Peut-on démarrer avec un drone non classé ?

Pas sous les scénarios standard, qui exigent respectivement les classes C5 et C6. Un appareil non classé reste utilisable en catégorie Open, dans les limites de cette catégorie, ou sous une autorisation d'exploitation spécifique — une voie disproportionnée pour un démarrage. Vérifier le marquage de classe avant l'achat évite une acquisition inutilisable.

La micro-entreprise est-elle adaptée à cette activité ?
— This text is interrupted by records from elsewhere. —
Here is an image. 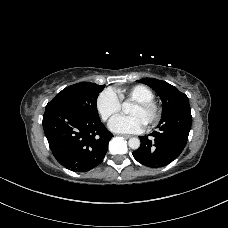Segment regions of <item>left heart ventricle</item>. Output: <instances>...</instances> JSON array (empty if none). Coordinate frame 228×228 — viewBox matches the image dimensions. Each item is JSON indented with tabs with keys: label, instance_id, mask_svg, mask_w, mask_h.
<instances>
[{
	"label": "left heart ventricle",
	"instance_id": "1",
	"mask_svg": "<svg viewBox=\"0 0 228 228\" xmlns=\"http://www.w3.org/2000/svg\"><path fill=\"white\" fill-rule=\"evenodd\" d=\"M130 115H137L139 116L143 122L146 124L151 118V112L149 110L142 109L135 104H133L129 110Z\"/></svg>",
	"mask_w": 228,
	"mask_h": 228
}]
</instances>
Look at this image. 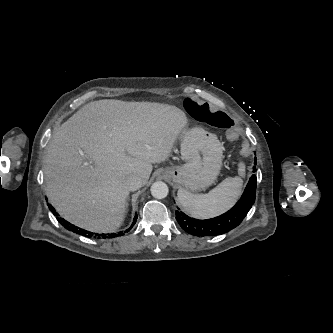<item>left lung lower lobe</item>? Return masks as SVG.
Segmentation results:
<instances>
[{
	"mask_svg": "<svg viewBox=\"0 0 333 333\" xmlns=\"http://www.w3.org/2000/svg\"><path fill=\"white\" fill-rule=\"evenodd\" d=\"M254 164L256 165V159ZM256 171L255 166L253 172ZM257 178L252 175L241 199L228 212L207 220L190 218L183 212L176 211V220L183 230L195 236H217L237 227L245 218L255 202Z\"/></svg>",
	"mask_w": 333,
	"mask_h": 333,
	"instance_id": "1",
	"label": "left lung lower lobe"
}]
</instances>
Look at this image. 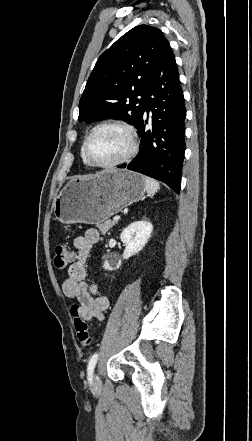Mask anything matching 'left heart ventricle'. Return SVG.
Instances as JSON below:
<instances>
[{"label": "left heart ventricle", "instance_id": "1", "mask_svg": "<svg viewBox=\"0 0 252 441\" xmlns=\"http://www.w3.org/2000/svg\"><path fill=\"white\" fill-rule=\"evenodd\" d=\"M129 148L125 132L116 127H104L89 141L88 154L98 163H109L121 158Z\"/></svg>", "mask_w": 252, "mask_h": 441}]
</instances>
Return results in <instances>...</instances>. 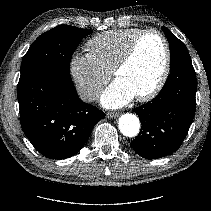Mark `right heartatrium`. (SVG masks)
Here are the masks:
<instances>
[{
    "label": "right heart atrium",
    "mask_w": 211,
    "mask_h": 211,
    "mask_svg": "<svg viewBox=\"0 0 211 211\" xmlns=\"http://www.w3.org/2000/svg\"><path fill=\"white\" fill-rule=\"evenodd\" d=\"M69 73L78 95L87 102L98 97L110 78V73L104 71L89 53L72 54L69 59Z\"/></svg>",
    "instance_id": "right-heart-atrium-1"
}]
</instances>
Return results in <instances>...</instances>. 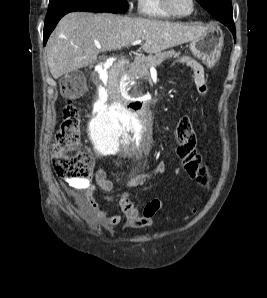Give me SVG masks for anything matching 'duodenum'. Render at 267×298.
<instances>
[{
	"instance_id": "duodenum-1",
	"label": "duodenum",
	"mask_w": 267,
	"mask_h": 298,
	"mask_svg": "<svg viewBox=\"0 0 267 298\" xmlns=\"http://www.w3.org/2000/svg\"><path fill=\"white\" fill-rule=\"evenodd\" d=\"M129 61L122 59L117 63V67H112V75H109V82L106 83L108 89L117 92L113 109L115 112H123V115H155V104H150V100H145L143 93H124L126 84L122 79L128 76ZM131 98V100H126Z\"/></svg>"
}]
</instances>
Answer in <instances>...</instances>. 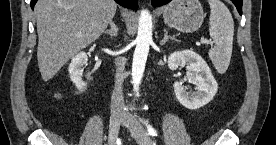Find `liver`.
Listing matches in <instances>:
<instances>
[{"instance_id":"obj_1","label":"liver","mask_w":276,"mask_h":145,"mask_svg":"<svg viewBox=\"0 0 276 145\" xmlns=\"http://www.w3.org/2000/svg\"><path fill=\"white\" fill-rule=\"evenodd\" d=\"M117 10L113 0H38L37 60L46 82L67 61L96 41Z\"/></svg>"}]
</instances>
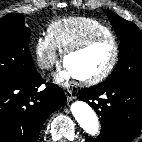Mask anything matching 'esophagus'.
Returning <instances> with one entry per match:
<instances>
[{"label": "esophagus", "instance_id": "obj_1", "mask_svg": "<svg viewBox=\"0 0 142 142\" xmlns=\"http://www.w3.org/2000/svg\"><path fill=\"white\" fill-rule=\"evenodd\" d=\"M65 95H66V98H67V101H68V102L74 100V96H73V93H72L71 90H66V91H65Z\"/></svg>", "mask_w": 142, "mask_h": 142}]
</instances>
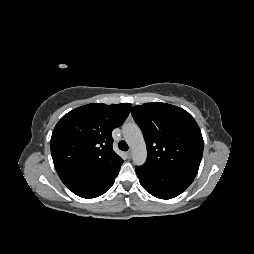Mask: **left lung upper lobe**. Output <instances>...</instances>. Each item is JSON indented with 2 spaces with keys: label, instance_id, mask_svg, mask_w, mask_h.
<instances>
[{
  "label": "left lung upper lobe",
  "instance_id": "1",
  "mask_svg": "<svg viewBox=\"0 0 254 254\" xmlns=\"http://www.w3.org/2000/svg\"><path fill=\"white\" fill-rule=\"evenodd\" d=\"M131 114L147 145L145 166L194 179L203 154V138L194 118L166 103L134 106Z\"/></svg>",
  "mask_w": 254,
  "mask_h": 254
}]
</instances>
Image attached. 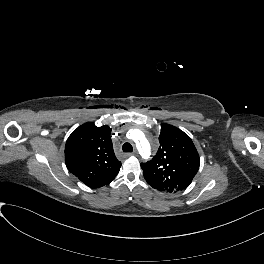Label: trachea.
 Wrapping results in <instances>:
<instances>
[{"instance_id":"1","label":"trachea","mask_w":264,"mask_h":264,"mask_svg":"<svg viewBox=\"0 0 264 264\" xmlns=\"http://www.w3.org/2000/svg\"><path fill=\"white\" fill-rule=\"evenodd\" d=\"M122 150L124 152H132L133 151V147H132V145L130 143L126 142V143L123 144Z\"/></svg>"}]
</instances>
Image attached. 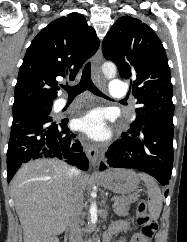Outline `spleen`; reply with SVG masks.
<instances>
[{
    "instance_id": "3e777b00",
    "label": "spleen",
    "mask_w": 187,
    "mask_h": 242,
    "mask_svg": "<svg viewBox=\"0 0 187 242\" xmlns=\"http://www.w3.org/2000/svg\"><path fill=\"white\" fill-rule=\"evenodd\" d=\"M138 176L144 181L147 187V193L150 198V201L148 202L150 215L154 220H157L160 216L163 205L161 189L152 177L144 173H139Z\"/></svg>"
}]
</instances>
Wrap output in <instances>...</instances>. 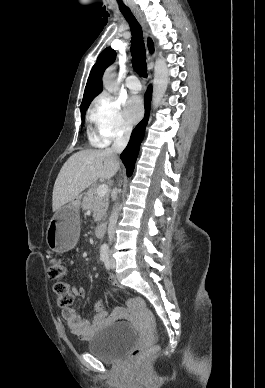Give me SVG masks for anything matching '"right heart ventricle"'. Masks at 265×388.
I'll list each match as a JSON object with an SVG mask.
<instances>
[{
	"label": "right heart ventricle",
	"instance_id": "1",
	"mask_svg": "<svg viewBox=\"0 0 265 388\" xmlns=\"http://www.w3.org/2000/svg\"><path fill=\"white\" fill-rule=\"evenodd\" d=\"M91 138H92L93 140L97 141V142L99 141L98 138L95 137L93 133H91Z\"/></svg>",
	"mask_w": 265,
	"mask_h": 388
}]
</instances>
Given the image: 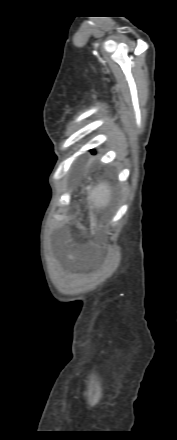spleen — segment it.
Returning a JSON list of instances; mask_svg holds the SVG:
<instances>
[{
  "label": "spleen",
  "mask_w": 177,
  "mask_h": 440,
  "mask_svg": "<svg viewBox=\"0 0 177 440\" xmlns=\"http://www.w3.org/2000/svg\"><path fill=\"white\" fill-rule=\"evenodd\" d=\"M90 198L96 207L106 206L111 198V190L107 183H100L90 194Z\"/></svg>",
  "instance_id": "spleen-1"
}]
</instances>
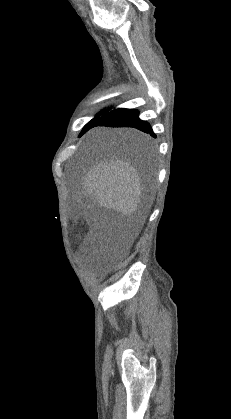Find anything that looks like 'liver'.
I'll return each instance as SVG.
<instances>
[{
  "label": "liver",
  "instance_id": "1",
  "mask_svg": "<svg viewBox=\"0 0 231 419\" xmlns=\"http://www.w3.org/2000/svg\"><path fill=\"white\" fill-rule=\"evenodd\" d=\"M111 134L124 140L149 141L134 129H118ZM82 187L101 206L131 215L136 212L142 196L138 170L126 159L113 157L100 161L85 177Z\"/></svg>",
  "mask_w": 231,
  "mask_h": 419
}]
</instances>
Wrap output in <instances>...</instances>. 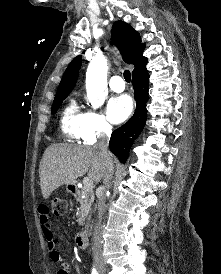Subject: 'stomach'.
<instances>
[{
	"instance_id": "1",
	"label": "stomach",
	"mask_w": 221,
	"mask_h": 274,
	"mask_svg": "<svg viewBox=\"0 0 221 274\" xmlns=\"http://www.w3.org/2000/svg\"><path fill=\"white\" fill-rule=\"evenodd\" d=\"M67 190L70 191V192L73 191L74 190V185L73 184L68 185Z\"/></svg>"
}]
</instances>
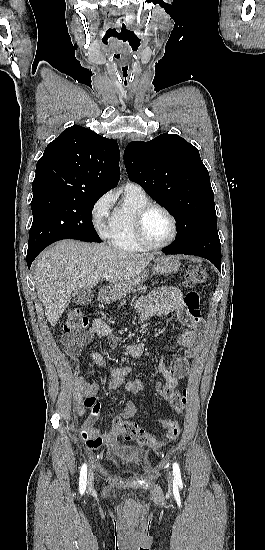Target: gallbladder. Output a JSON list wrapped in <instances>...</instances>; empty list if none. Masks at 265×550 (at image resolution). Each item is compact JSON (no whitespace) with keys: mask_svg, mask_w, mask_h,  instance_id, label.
<instances>
[{"mask_svg":"<svg viewBox=\"0 0 265 550\" xmlns=\"http://www.w3.org/2000/svg\"><path fill=\"white\" fill-rule=\"evenodd\" d=\"M93 297L94 294L91 289L81 288L72 293L71 300L77 305H86L92 301Z\"/></svg>","mask_w":265,"mask_h":550,"instance_id":"gallbladder-1","label":"gallbladder"}]
</instances>
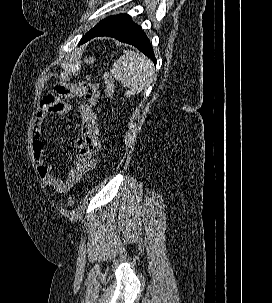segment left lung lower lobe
<instances>
[{"label": "left lung lower lobe", "instance_id": "0a47b994", "mask_svg": "<svg viewBox=\"0 0 272 303\" xmlns=\"http://www.w3.org/2000/svg\"><path fill=\"white\" fill-rule=\"evenodd\" d=\"M98 36L113 37L121 42L133 45L156 63L149 39L141 27L133 23L127 14L111 16L101 21L83 36L79 44Z\"/></svg>", "mask_w": 272, "mask_h": 303}]
</instances>
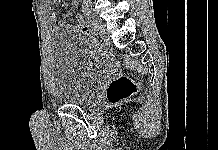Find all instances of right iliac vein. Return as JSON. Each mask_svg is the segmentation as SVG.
<instances>
[{"instance_id": "right-iliac-vein-1", "label": "right iliac vein", "mask_w": 218, "mask_h": 150, "mask_svg": "<svg viewBox=\"0 0 218 150\" xmlns=\"http://www.w3.org/2000/svg\"><path fill=\"white\" fill-rule=\"evenodd\" d=\"M84 13H85V15H87L88 17L91 18V20L94 23V27H95L96 31L101 35L105 34V25H104L103 21L101 19L97 18L92 13V11L87 9V8L84 9Z\"/></svg>"}]
</instances>
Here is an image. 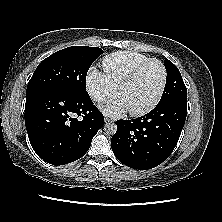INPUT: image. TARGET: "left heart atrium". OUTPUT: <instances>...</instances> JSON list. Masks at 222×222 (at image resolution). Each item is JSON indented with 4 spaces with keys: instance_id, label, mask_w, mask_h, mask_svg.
Segmentation results:
<instances>
[{
    "instance_id": "left-heart-atrium-1",
    "label": "left heart atrium",
    "mask_w": 222,
    "mask_h": 222,
    "mask_svg": "<svg viewBox=\"0 0 222 222\" xmlns=\"http://www.w3.org/2000/svg\"><path fill=\"white\" fill-rule=\"evenodd\" d=\"M102 111L109 116H120L129 110L125 99L119 94L101 106Z\"/></svg>"
}]
</instances>
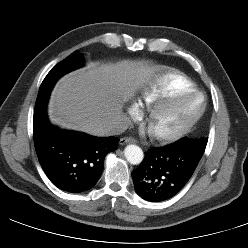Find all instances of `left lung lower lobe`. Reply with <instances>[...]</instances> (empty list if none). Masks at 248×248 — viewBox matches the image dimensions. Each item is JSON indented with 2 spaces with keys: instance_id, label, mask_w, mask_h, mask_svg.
<instances>
[{
  "instance_id": "0a47b994",
  "label": "left lung lower lobe",
  "mask_w": 248,
  "mask_h": 248,
  "mask_svg": "<svg viewBox=\"0 0 248 248\" xmlns=\"http://www.w3.org/2000/svg\"><path fill=\"white\" fill-rule=\"evenodd\" d=\"M203 153L200 148L177 141L151 148L132 172L137 194L150 202L174 197L190 180Z\"/></svg>"
}]
</instances>
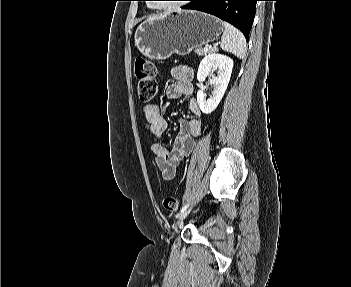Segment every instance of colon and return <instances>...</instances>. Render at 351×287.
<instances>
[{"label":"colon","mask_w":351,"mask_h":287,"mask_svg":"<svg viewBox=\"0 0 351 287\" xmlns=\"http://www.w3.org/2000/svg\"><path fill=\"white\" fill-rule=\"evenodd\" d=\"M135 75L138 80V96L141 102H150L157 93L156 68L155 65L144 57H137L134 63ZM166 211L176 212L179 203L176 197L166 196L163 200Z\"/></svg>","instance_id":"obj_1"}]
</instances>
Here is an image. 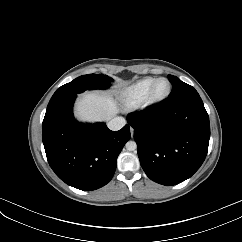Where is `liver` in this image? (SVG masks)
<instances>
[{
	"instance_id": "obj_1",
	"label": "liver",
	"mask_w": 242,
	"mask_h": 242,
	"mask_svg": "<svg viewBox=\"0 0 242 242\" xmlns=\"http://www.w3.org/2000/svg\"><path fill=\"white\" fill-rule=\"evenodd\" d=\"M117 113V104L108 93L86 92L77 100L75 115L83 122L109 120Z\"/></svg>"
}]
</instances>
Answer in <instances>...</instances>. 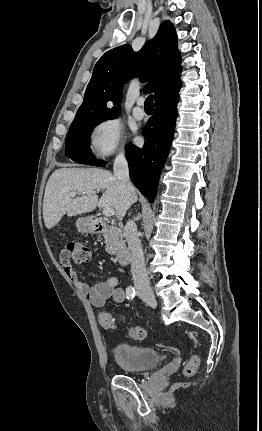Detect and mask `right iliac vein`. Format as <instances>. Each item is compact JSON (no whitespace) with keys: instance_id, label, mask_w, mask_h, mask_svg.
<instances>
[{"instance_id":"right-iliac-vein-1","label":"right iliac vein","mask_w":262,"mask_h":431,"mask_svg":"<svg viewBox=\"0 0 262 431\" xmlns=\"http://www.w3.org/2000/svg\"><path fill=\"white\" fill-rule=\"evenodd\" d=\"M139 296L141 297L142 300L147 302L149 305H151V306L157 305L156 297L152 291H142L141 290L139 292Z\"/></svg>"}]
</instances>
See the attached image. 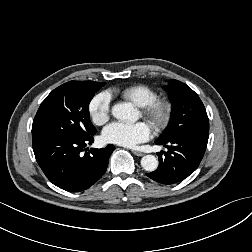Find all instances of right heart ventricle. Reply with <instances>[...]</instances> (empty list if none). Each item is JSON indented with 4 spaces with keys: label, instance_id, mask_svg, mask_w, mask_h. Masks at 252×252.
Segmentation results:
<instances>
[{
    "label": "right heart ventricle",
    "instance_id": "right-heart-ventricle-1",
    "mask_svg": "<svg viewBox=\"0 0 252 252\" xmlns=\"http://www.w3.org/2000/svg\"><path fill=\"white\" fill-rule=\"evenodd\" d=\"M119 94L138 107H144L157 98V93L144 84H136L123 88Z\"/></svg>",
    "mask_w": 252,
    "mask_h": 252
}]
</instances>
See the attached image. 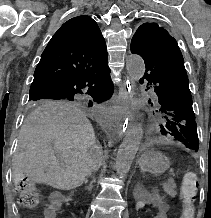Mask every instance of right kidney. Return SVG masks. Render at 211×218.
Masks as SVG:
<instances>
[{
	"label": "right kidney",
	"mask_w": 211,
	"mask_h": 218,
	"mask_svg": "<svg viewBox=\"0 0 211 218\" xmlns=\"http://www.w3.org/2000/svg\"><path fill=\"white\" fill-rule=\"evenodd\" d=\"M49 198H53V201H47L46 209H44L46 218H60L57 214H61L62 210L58 209V206H67L68 197H64V193H49Z\"/></svg>",
	"instance_id": "right-kidney-1"
}]
</instances>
Elle convient pour tester le marché ou exercer en complément d'activité. Elle atteint vite ses limites dès lors que l'investissement matériel est significatif, puisque ni les charges ni l'amortissement ne sont déductibles. Le seuil de TVA, atteint bien avant le plafond du régime micro, constitue en pratique le premier point de bascule à anticiper.

Quelles assurances sont réellement obligatoires ?

Seule la responsabilité civile aérienne l'est, avec un plancher de garantie fixé par le règlement (CE) n° 785/2004. Le bris de machine, la responsabilité civile exploitation et la couverture des atteintes à la vie privée relèvent du choix de l'exploitant — mais leur absence est difficilement tenable dès la première mission sur un site de tiers.

Combien de temps avant la première mission facturable ?

Quatre à six mois dans une hypothèse prudente, le délai d'obtention d'une place d'examen CATS et celui de la formation pratique constituant les deux principaux facteurs de variabilité. Les démarches préfectorales, qui supposent dix jours ouvrables de préavis par mission en zone peuplée, s'ajoutent ensuite au calendrier commercial.